> _RECORDED INFORMATION_:
Content starts

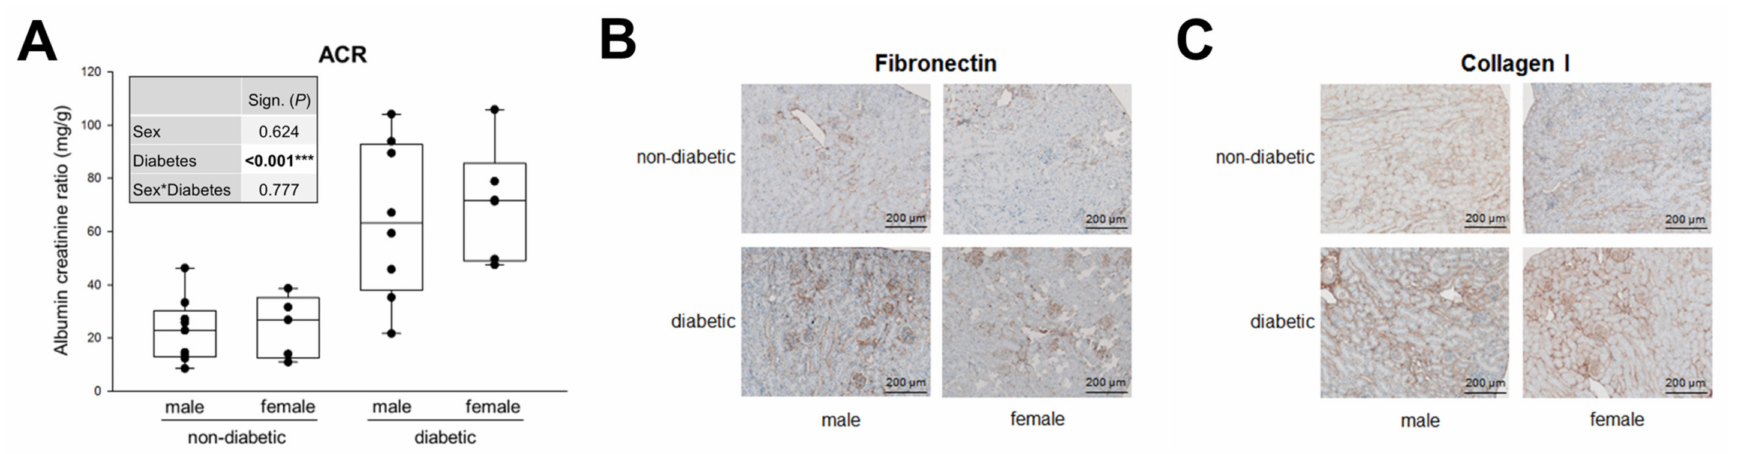
Figure 1. Microalbuminuria and TIF in diabetic mice. ( A ) Urinary albumin-to-creatinine ratio (ACR) from 24 h urine. Each point on the graph represents an individual mouse ( n = 9 / 5 / 8 / 6). The significance, shown in the table (graph insert) was assessed using two-way ANOVA with sex (male or female) and diabetes (non-diabetic or diabetic) as the two factors. Sex, Diabetes: main e ff ect of sex / diabetes, respectively. Sex*Diabetes: interaction (determines whether the one main e ff ect depends on the level of the other main e ff ect). ( B ) Fibronectin. Representative images of fibronectin immunohistochemistry (magnification: 100 × ). ( C ) Collagen I. Representative images of collagen type I immunohistochemistry (magnification: 100 × ). *** P ≤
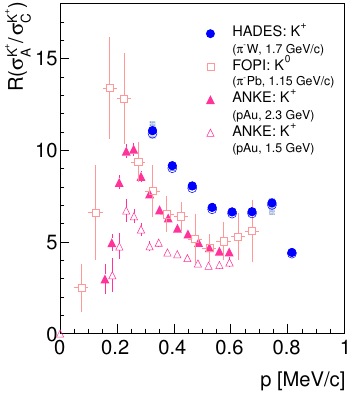
Figure 2. Ratio of inclusive K + ( K 0 ) cross-sections produced by pions / protons on heavy and light targets as a function of the kaon momentum. The full (open) circle resembles the ratio of K + in this experiment. The open squares depict the ratio of K 0 produced on Pb and C s targets measured by FOPI at an beam momentum of 1.15 GeV / c [3]. While, the full (open) triangle show the ratio of K + produced on Au and C targets of proton-induced reactions at 2.3 (1.5) GeV (ANKE)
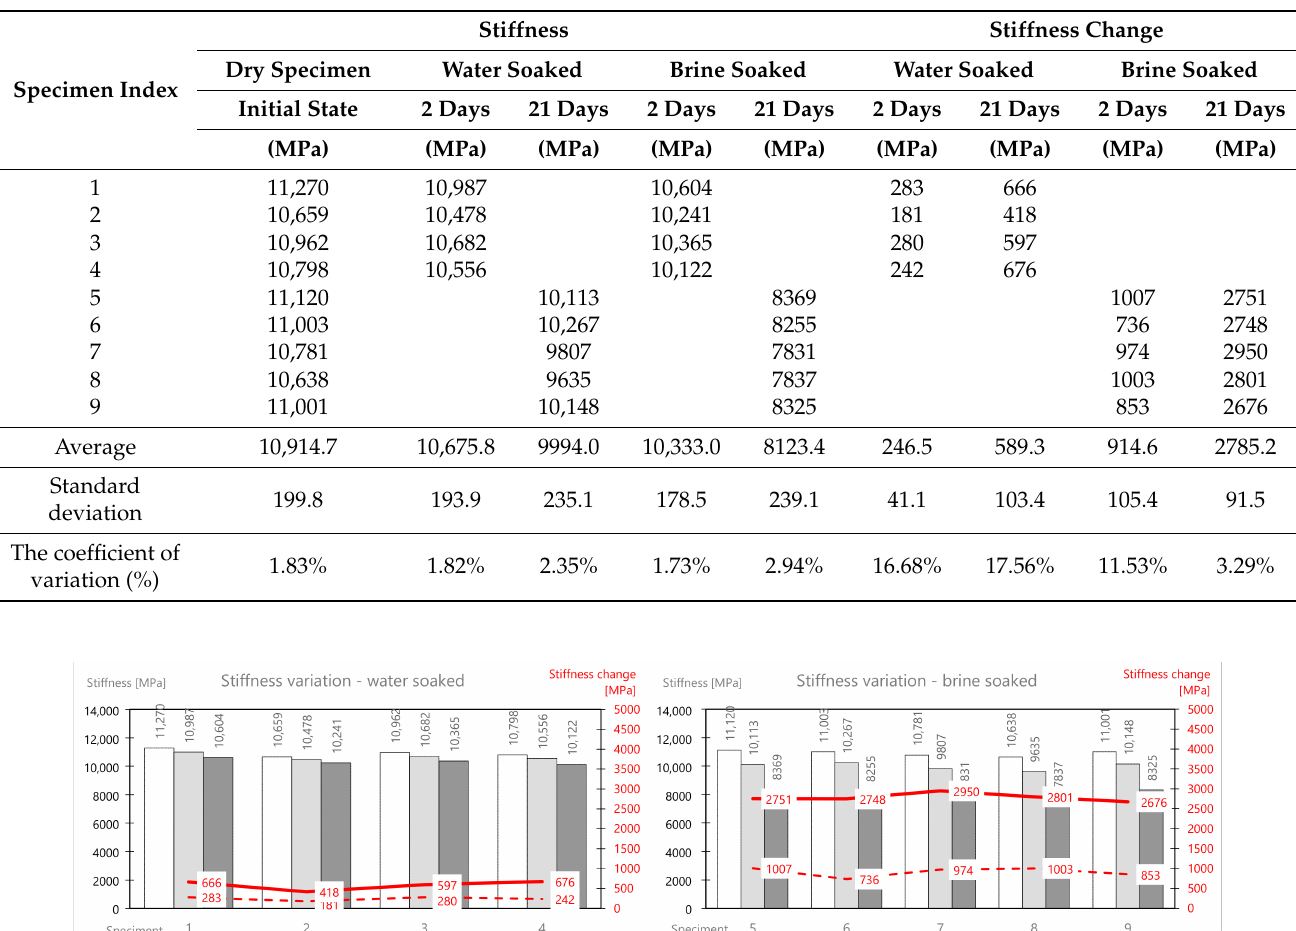
Table 4. AC11S mix stiffness variation via water and brine soaking.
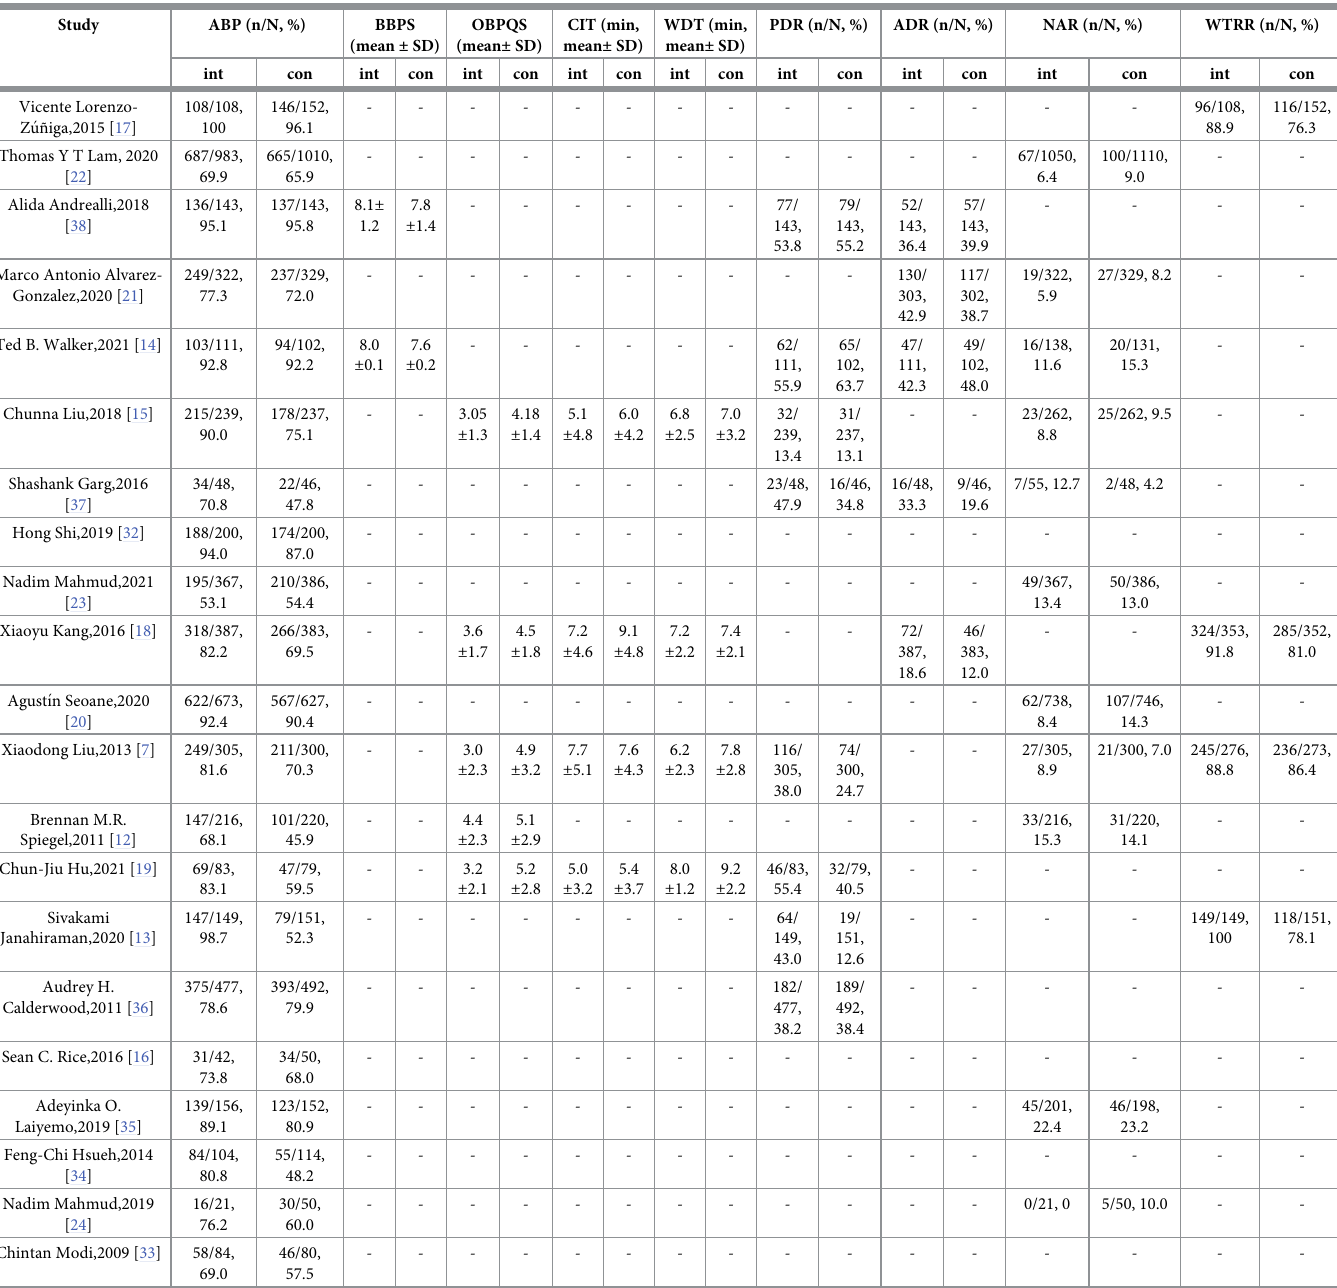
Table 2. Summary outcome indicators of studies included in the meta-analysis.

Content ends

> _INSTRUCTIONS FOR THE TASK_:
Restate the listing above word for word. Leave the images out.

> _COMPLETED TASK_:
Figure 1. Microalbuminuria and TIF in diabetic mice. ( A ) Urinary albumin-to-creatinine ratio (ACR) from 24 h urine. Each point on the graph represents an individual mouse ( n = 9 / 5 / 8 / 6). The significance, shown in the table (graph insert) was assessed using two-way ANOVA with sex (male or female) and diabetes (non-diabetic or diabetic) as the two factors. Sex, Diabetes: main e ff ect of sex / diabetes, respectively. Sex*Diabetes: interaction (determines whether the one main e ff ect depends on the level of the other main e ff ect). ( B ) Fibronectin. Representative images of fibronectin immunohistochemistry (magnification: 100 × ). ( C ) Collagen I. Representative images of collagen type I immunohistochemistry (magnification: 100 × ). *** P ≤
Figure 2. Ratio of inclusive K + ( K 0 ) cross-sections produced by pions / protons on heavy and light targets as a function of the kaon momentum. The full (open) circle resembles the ratio of K + in this experiment. The open squares depict the ratio of K 0 produced on Pb and C s targets measured by FOPI at an beam momentum of 1.15 GeV / c [3]. While, the full (open) triangle show the ratio of K + produced on Au and C targets of proton-induced reactions at 2.3 (1.5) GeV (ANKE)
Table 4. AC11S mix stiffness variation via water and brine soaking.
Table 2. Summary outcome indicators of studies included in the meta-analysis.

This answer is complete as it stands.